Privacy policies in the U.S. are a creature of the peculiarities of U.S. privacy regulation, which in the ordinary course rests a great deal on the obligations companies impose on themselves. (So when people concerned about EU privacy regulations ask me “How can I make my privacy policy GDPR compliant?” my answer is, it doesn’t really work that way – GDPR compliance is not primarily tied to what you say in your policy.) Privacy policies are those obligations: they tell customers what information you collect, what you do with it, who you give it to, and how you secure it. If you don’t actually do what you say you do in your policies, you can find yourself in the crosshairs of the FTC or other consumer protection authorities (such as state attorney general offices) that have broad data privacy authority based on whether you are being unfair or deceptive with customers.

So the upshot is that while it might look weird not to have a privacy policy if you don’t collect any personal information, and there might be a good reason to create and publish a “privacy policy” that says you don’t collect information, you need to take care. For example, perhaps you don’t collect information now — but what you if the use of your website changes as your company grows? Certainly don’t make a promise that you “will never” collect personal information. You might! And when you do, you will need to update your privacy policy. Thinking ahead to how your collection practices might change tomorrow is a good way of being careful about what you tell the public today.

Now, you might be wondering — does such a company really exist? Is it possible to have a website out in the world that doesn’t collect personal information? And the answer is, that really depends on what you mean by “personal information.” While in the U.S. we mostly think of “personal information” as your name plus some other identifying and sensitive information (such a credit card or social security number), the definition could also include cookies or other web tracking technologies that are common to the point of being ubiquitous. Indeed, information that web tracking technologies collect increasingly falls under the ambit of personal information subject to regulation).
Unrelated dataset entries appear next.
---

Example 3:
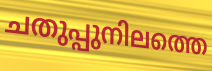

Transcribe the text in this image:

ചതുപ്പുനിലത്തെ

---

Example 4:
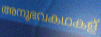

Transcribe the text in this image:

അനുഭവകഥകള്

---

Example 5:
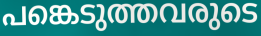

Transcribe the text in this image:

പങ്കെടുത്തവരുടെ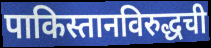
पाकिस्तानविरुद्धचीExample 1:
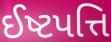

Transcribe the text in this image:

ઈષ્ટપત્તિ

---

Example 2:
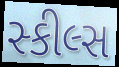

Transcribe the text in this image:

સ્કીલ્સ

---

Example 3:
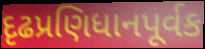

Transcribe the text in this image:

દૃઢપ્રણિધાનપૂર્વક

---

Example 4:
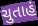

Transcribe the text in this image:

ચુતાહં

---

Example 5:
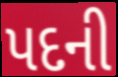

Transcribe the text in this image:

પદનીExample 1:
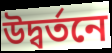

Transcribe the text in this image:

উদ্বর্তনে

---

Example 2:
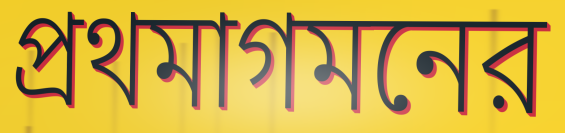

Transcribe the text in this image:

প্রথমাগমনের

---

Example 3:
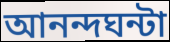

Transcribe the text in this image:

আনন্দঘন্টা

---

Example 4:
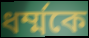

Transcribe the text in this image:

ধর্ম্মকে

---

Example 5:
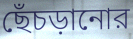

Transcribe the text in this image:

ছেঁচড়ানোর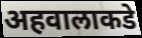
अहवालाकडे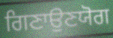
ਗਿਣਾਉਣਯੋਗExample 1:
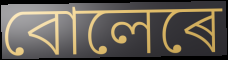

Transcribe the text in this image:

বোলেৰে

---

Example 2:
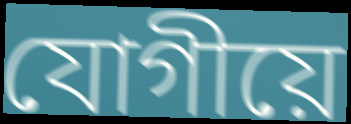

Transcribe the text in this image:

যোগীয়ে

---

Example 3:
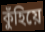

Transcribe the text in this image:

কুঁহিয়ে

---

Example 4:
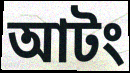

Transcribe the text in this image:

আটং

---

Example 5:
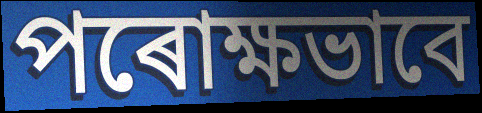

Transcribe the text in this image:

পৰোক্ষভাবেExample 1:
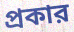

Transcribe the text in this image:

প্রকার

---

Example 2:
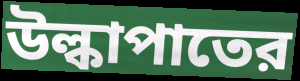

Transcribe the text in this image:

উল্কাপাতের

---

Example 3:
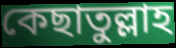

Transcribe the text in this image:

কেছাতুল্লাহ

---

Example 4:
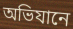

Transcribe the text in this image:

অভিযানে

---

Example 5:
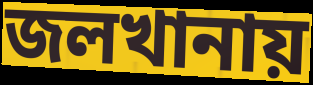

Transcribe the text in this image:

জলখানায়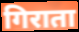
गिराताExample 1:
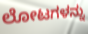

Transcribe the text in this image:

ಲೋಟಗಳನ್ನು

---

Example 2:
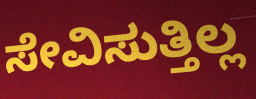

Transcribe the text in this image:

ಸೇವಿಸುತ್ತಿಲ್ಲ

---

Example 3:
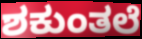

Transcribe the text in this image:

ಶಕುಂತಲೆ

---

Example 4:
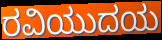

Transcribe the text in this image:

ರವಿಯುದಯ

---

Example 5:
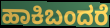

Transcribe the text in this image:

ಹಾಕಿಬಂದರೆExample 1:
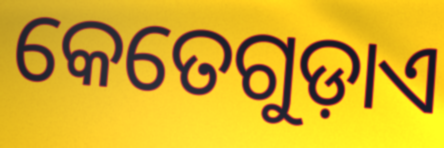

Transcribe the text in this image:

କେତେଗୁଡ଼ାଏ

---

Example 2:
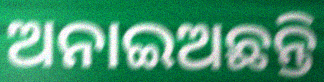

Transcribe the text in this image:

ଅନାଇଅଛନ୍ତି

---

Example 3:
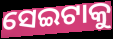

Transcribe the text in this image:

ସେଇଟାକୁ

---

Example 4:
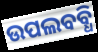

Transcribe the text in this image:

Whatever you are (or aren’t) collecting in the way of personal information, audit your policies regularly. The rule of thumb is “annually,” but really, you should be looking at your privacy policy on a much more frequent basis. Data flows tend to change in all sorts of ways in the ordinary course of a business. Maybe you decide to use a third party cloud service to store information, or a vendor to process payments; you will need to update your policy to reflect that you are providing information to third parties. Maybe you decide to create a survey for customers to fill out; you will need to update your policy to reflect what you do with that information. And increasingly, as data privacy laws change and become more robust, you will need to tell individuals who come on to your website how they can access, correct, and delete information.  Obligations differ, as well, depending on your industry:  what you need to promise might change if you traffic in financial information or health care data, or if you market to children.

So in the end, while just having a template website privacy policy isn’t going to solve your privacy compliance needs (and could in fact create major headaches), investigating what information you get, what you do with it, and thinking about how that could change in the future can help you think about what you should be communicating through your privacy policy.